Since 1990 we have evaluated our progress through the scientific assessment reports of the Intergovernmental Panel on Climate Change (IPCC) and related special reports. IPCC reports they evaluate existing research to show us where we are and what we need to do before 2100 to make the world livable. Most importantly, they tell us what could happen if we don't take action.
The recently published United Nations Assessment of Nationally Determined Contributions (NDC) warns that current promises by governments prepare us for very dangerous warming of 2,7 degrees Celsius by 2100: this means fires, storms, droughts, floods and unprecedented heat, and aquatic ecosystem change.
One generation and the world will already be less livable
Although some climate projections look beyond 2100, these long-term projections are not factored into environmental decision making today. It's surprising, because people born now will be under 80 by 2100. My daughter will be 83 years old. What will the world be like for my grandchildren, his children. And for his grandchildren?
To understand, plan and communicate the full spatial and temporal scope of climate impacts under any scenario, even those that comply with the Paris Agreement, researchers and policymakers they must look well beyond the horizon of 2100.
What happens from 2100 onwards
Will the Earth Stop Warming in 2100? If it doesn't, what does this mean for humans now and in the future? An initial open access research on Global Change Biology begins to answer these questions.
The researchers ran global climate model projections, modeling three possible scenarios. A low mitigation scenario, a medium mitigation scenario and a high mitigation scenario which corresponds to the Paris Agreement goal of “well below 2 degrees Celsius”. They then observed the effects of these scenarios up to the year 2500.
The analysis was meticulous, to the extent possible. The researchers even modeled vegetation distribution, heat stress and growing conditions for our current major crop plants, to get a sense of the kind of environmental challenges that today's children and their descendants may have to adapt to by 22 century onwards.
The race does not stop
In the model developed, the researchers found that global average temperatures continue to increase beyond 2100 in the medium- and low-mitigation scenarios. In such scenarios, vegetation and the best growing areas move towards the poles and the area suitable for some crops shrinks. Places with a long history of cultural and ecosystem richness, such as the Amazon basin, can become arid.
Furthermore, heat stress can reach fatal levels for humans in tropical regions that are currently highly populated. Such areas could become uninhabitable. Even under high mitigation scenarios, sea levels will continue to rise due to the expansion and mixing of water in warming oceans.
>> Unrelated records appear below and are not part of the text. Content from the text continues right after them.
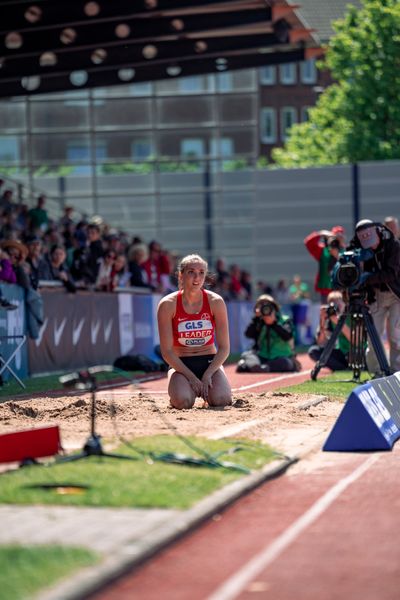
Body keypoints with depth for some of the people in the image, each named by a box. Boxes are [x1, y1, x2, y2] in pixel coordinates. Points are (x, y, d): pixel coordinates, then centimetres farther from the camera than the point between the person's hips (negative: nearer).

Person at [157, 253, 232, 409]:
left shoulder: (215, 302, -6)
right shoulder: (168, 304, -10)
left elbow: (224, 348, -4)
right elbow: (167, 351, -10)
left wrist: (208, 374, -16)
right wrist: (191, 377, -16)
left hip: (210, 362, 1)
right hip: (181, 364, -1)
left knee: (221, 400, -26)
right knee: (183, 402, -30)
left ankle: (205, 392, 11)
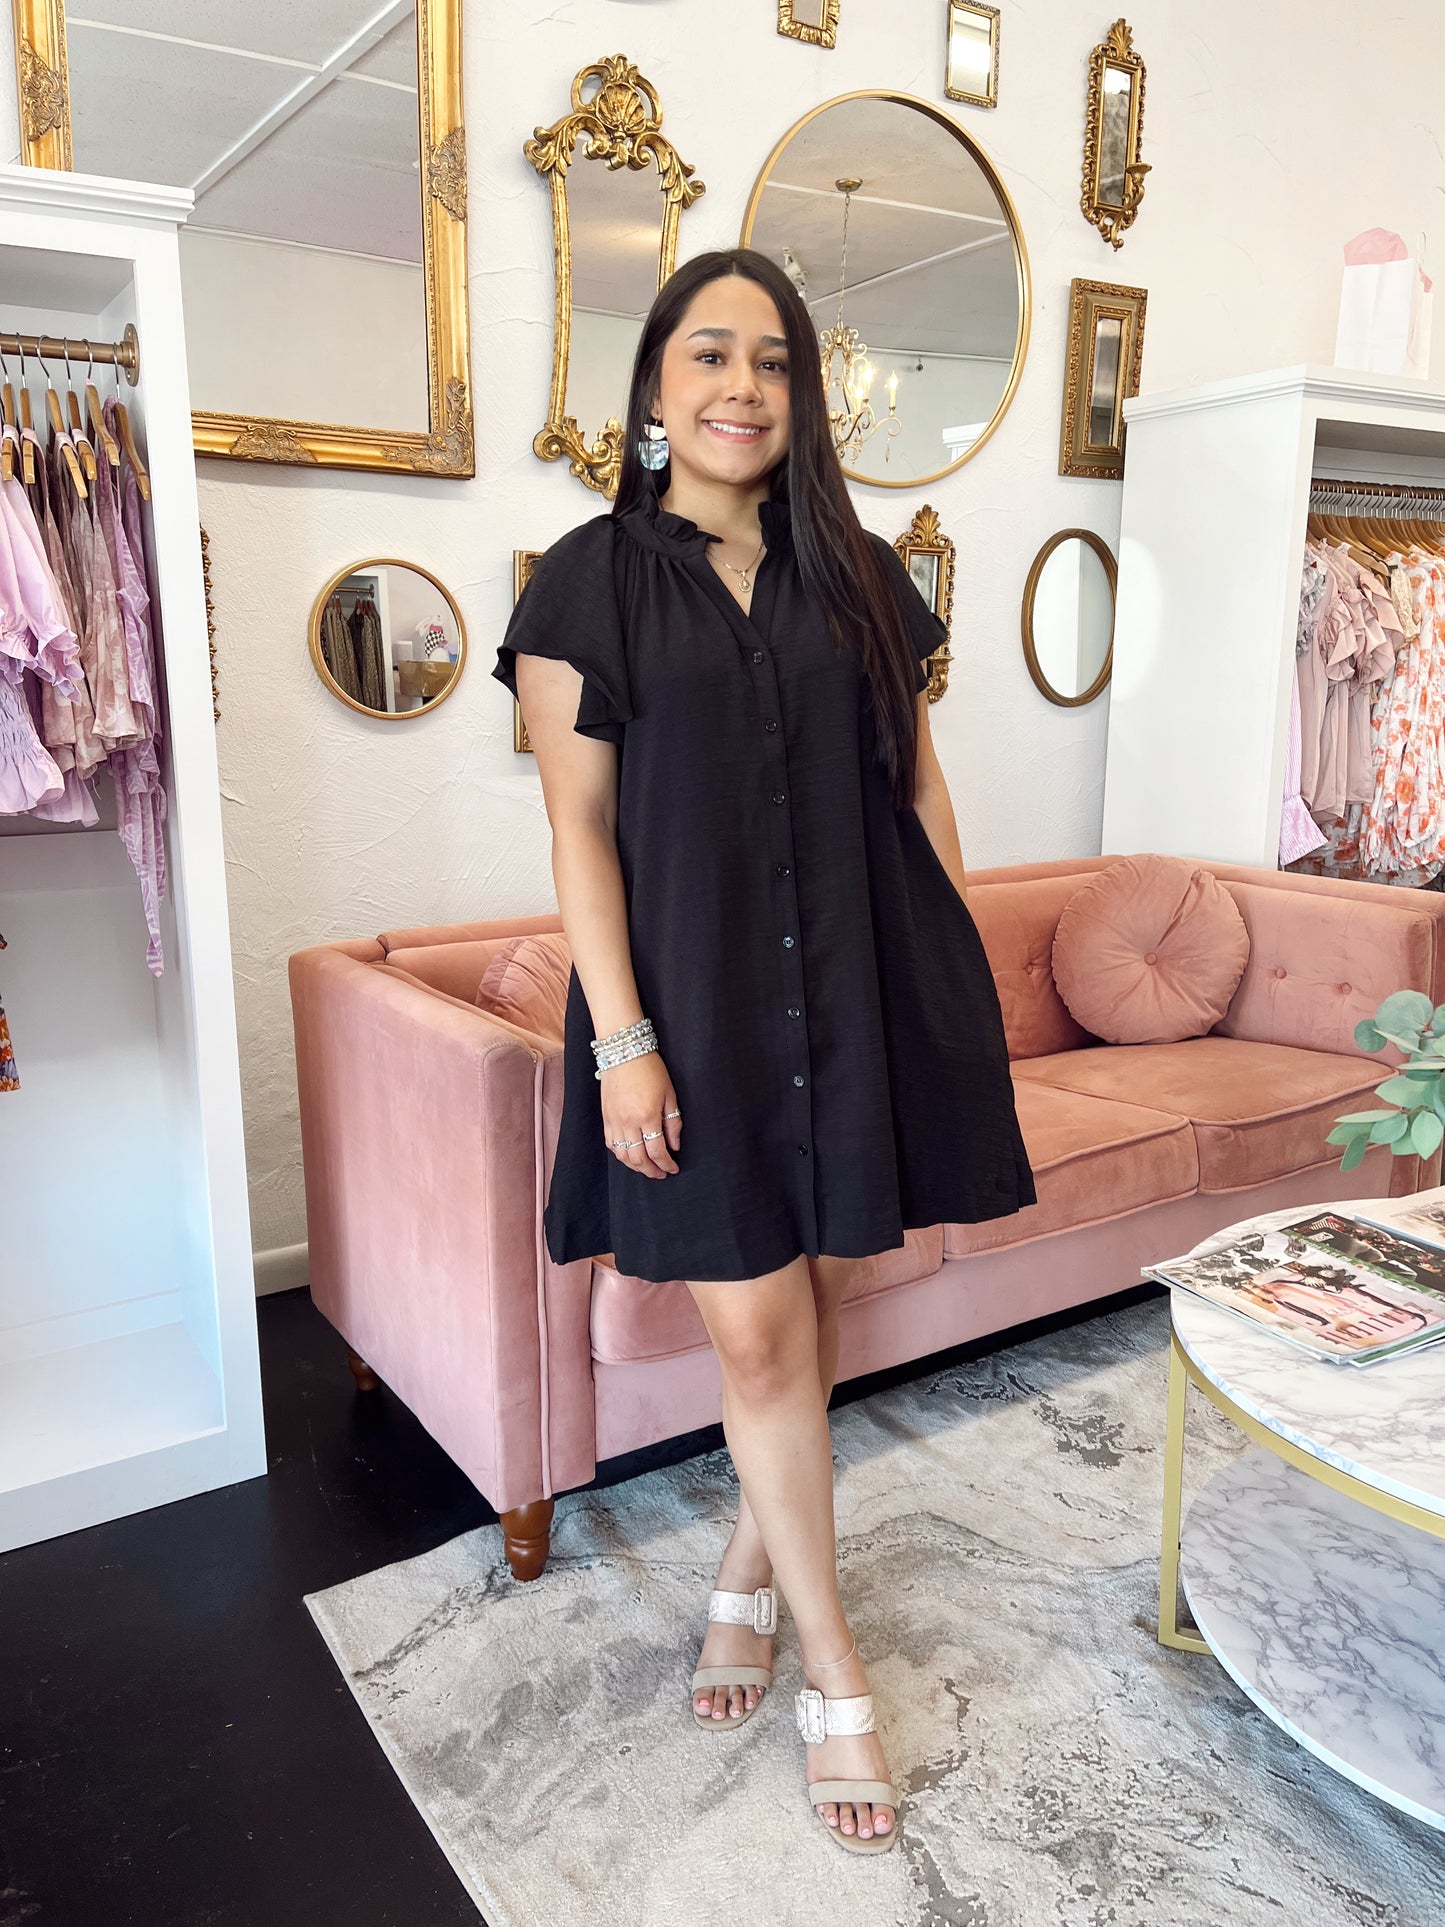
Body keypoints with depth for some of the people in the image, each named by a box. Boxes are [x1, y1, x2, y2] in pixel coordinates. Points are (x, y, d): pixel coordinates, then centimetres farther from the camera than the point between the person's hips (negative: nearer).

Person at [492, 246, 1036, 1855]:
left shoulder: (856, 572, 10)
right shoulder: (590, 581, 1)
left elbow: (917, 783, 11)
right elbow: (580, 831, -4)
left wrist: (963, 984, 7)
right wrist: (620, 1040, -10)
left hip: (862, 996, 3)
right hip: (701, 1007, -3)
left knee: (812, 1305, 11)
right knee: (756, 1334, 2)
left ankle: (749, 1571, 37)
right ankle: (834, 1676, 22)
These findings help reveal the potential magnitude of climate upheaval over longer time scales.
Three photographs and three areas to understand the disaster of a world that is no longer livable
To portray what a low-mitigation/high-heat world might look like compared to the one experienced so far, the researchers “took” nine photographs. Images from 1500, 2020 and 2500 of three different areas of the world (the Amazon, the US Midwest and the Indian subcontinent). Here is what these nine photographs show.
Amazon
The Midwest USA
The Indian subcontinent
An unlivable future? An Earth alien to man?
The cruel synthesis: between 1500 and today we have witnessed colonization and the industrial revolution, the birth of modern states, identities and institutions. We then started the mass combustion of fossil fuels and witnessed the consequent rise in global temperatures. If we can't stop global warming, the next 500 years and beyond will change the Earth in ways that will test our ability to live there. Particularly in the historically and geographically rooted cultures that give us meaning and identity.
The Earth of the worst projections is not livable for humans. The choice before us is to urgently reduce emissions, while continuing to adapt to the warming that we cannot escape until now due to emissions.